Recent work pointed to sensorimotor gating abnormalities in dTS and that clonidine could normalize these deficits [37].

Although, there are several effective lines of treatment tackling neuroleptic-induced akathisia (i.e. beta-blockers, BDZs, anticholinergics, 5HT2a antagonists), clonidine remains a potential option [38,39,40].

Six patients with akathisia were treated with clonidine in an open on-drug/off-drug trial, all demonstrated substantial improvement of which 4 achieved complete remission [38].

Another 6 hospitalized patients with neuroleptic-induced akathisia were treated with clonidine under single-blind conditions. Akathisia and anxiety at maximum clonidine dose were significantly lower than at baseline, although it was difficult to differentiate specific therapeutic effects from sedation [39].

Despite demonstrated superiority of clozapine in treatment-resistant schizophrenia, its use is usually plagued with a myriad of troublesome side effects, including sialorrhea.

One postulated mechanism of this sialorrhea is alpha-2 adrenolytic action.

This can in theory be opposed by clonidine and in practice has been shown to be useful [41,42.]

Oral clonidine was tried on 12 stable outpatients of schizophrenia maintained on clozapine. Wet area over the pillow as reported by the patients was recorded at baseline and at 4 weeks of treatment along with the subjective response after the treatment. Most of the patients reported a decrease in sialorrhea without any adverse events [41].

A 0.1 mg/day once-a-week clonidine patch was administered to 4 patients with clozapine-induced hypersalivation. The author reports a sustained improvement in 2 patients, a limited and short-lived improvement in another and no improvement in the fourth [42].

Similarly, clonidine has been used with success to address sialorrhea in Parkinson's disease [43] in a prospective double-blind placebo compared study following Parkinson's disease patients for 3 months.

Psychogenic polydipsia is characterized by compulsive water drinking typically in excess of 3 liters, often in circa 6-20% of the mentally ill or developmentally disabled with cerebral oedema and potentially fatal outcome [44].

This is commonly seen in people with schizophrenia, developmental disability and middle-aged women with anxiety disorders [45].
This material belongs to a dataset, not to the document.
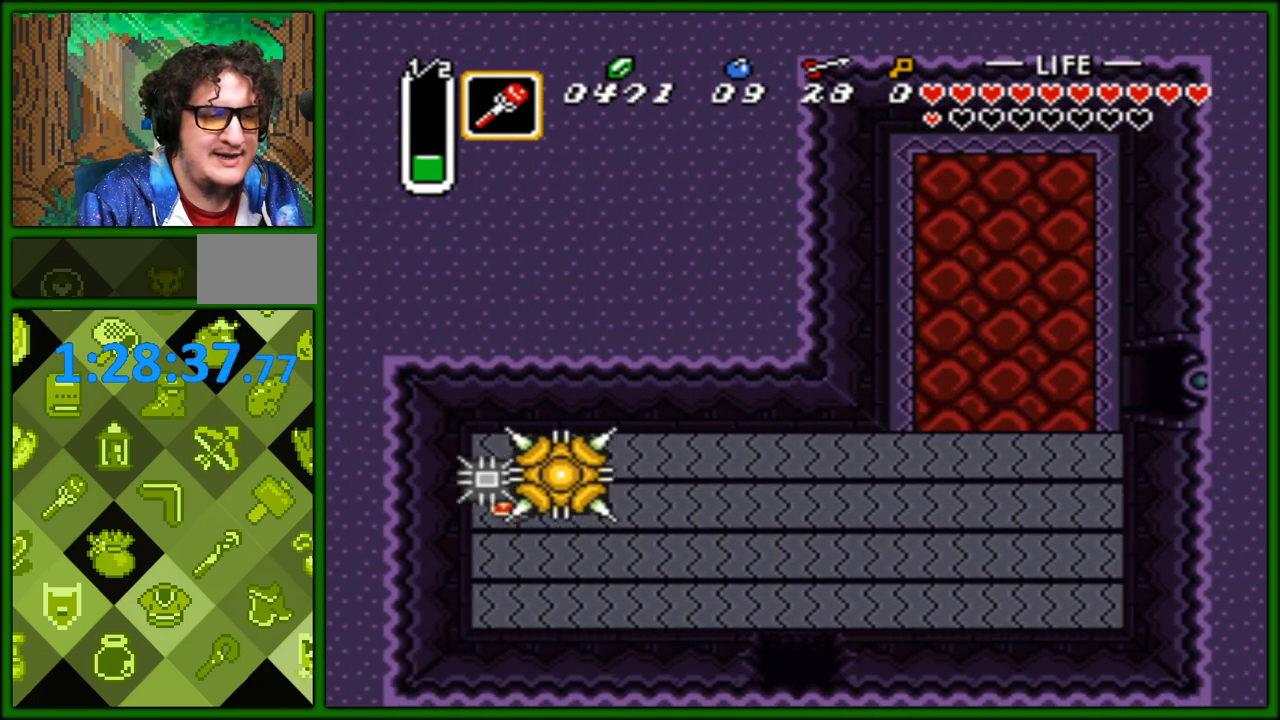
{"buttons": ["DPAD_DOWN", "DPAD_RIGHT"], "events": []}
Treatment options include managing hyponatremia, restriction of fluids and medications, for example, clozapine [46], demeclocycline [47], enalapril and clonidine [48].

Animal studies have suggested the involvement of adrenergic system in drinking behaviour [49] and this was demonstrated in a pilot study of 4 patients with chronic schizophrenia presenting with intermittent hyponatremia and polydipsia, where mianserin, unlike clonidine, was helpful.

A pilot study included 3 patients with chronic schizophrenia and primary polydipsia questioned overall effectiveness of clonidine, which was unsuccessful [50].

Vasomotor changes including hot flashes and night sweats occurred in up to 70% of women at the time of menopause with significant impact on quality of life [51].

Management included lifestyle modifications, some herbal and vitamin supplement, HRT, clonidine, SNRIs and gabapentin [52].

CNS sympathetic overactivity, mediated through alpha-2 adrenergic receptors, is an important factor responsible for the narrowing of the thermoneutral zone underlying hot flashes [52].

Clonidine has also been tried in a multitude of neuropsychiatric disorders [53].

This includes, inter alia, migraine, tardive dyskinesia [54], essential tremor [55], neurogenic bladder [56], idiopathic orthostatic hypotension, paroxysmal localized hyperhidrosis [57], diabetic neuropathy [58] and stiff-man syndrome [59].

This overview has cast some light on the clonidine portfolio as a pluripotent, reasonably safe and appealing contribution to the psychopharmacologic armamentarium. Nevertheless, the level of evidence supporting the use of clonidine in all these off-label indications is highly variable (table 1), and hence, sound clinical judgment, manipulating all other viable treatment options at hand, would dictate its judicious and proper use and placement in real-life psychiatric practice.

Table 1

Clonidine uses in psychiatry

Clonidine uses in psychiatry
Clonidine uses in psychiatry

Author declares no conflicts of interest or financial affiliations with pharmaceutical companies or industry-sponsored research.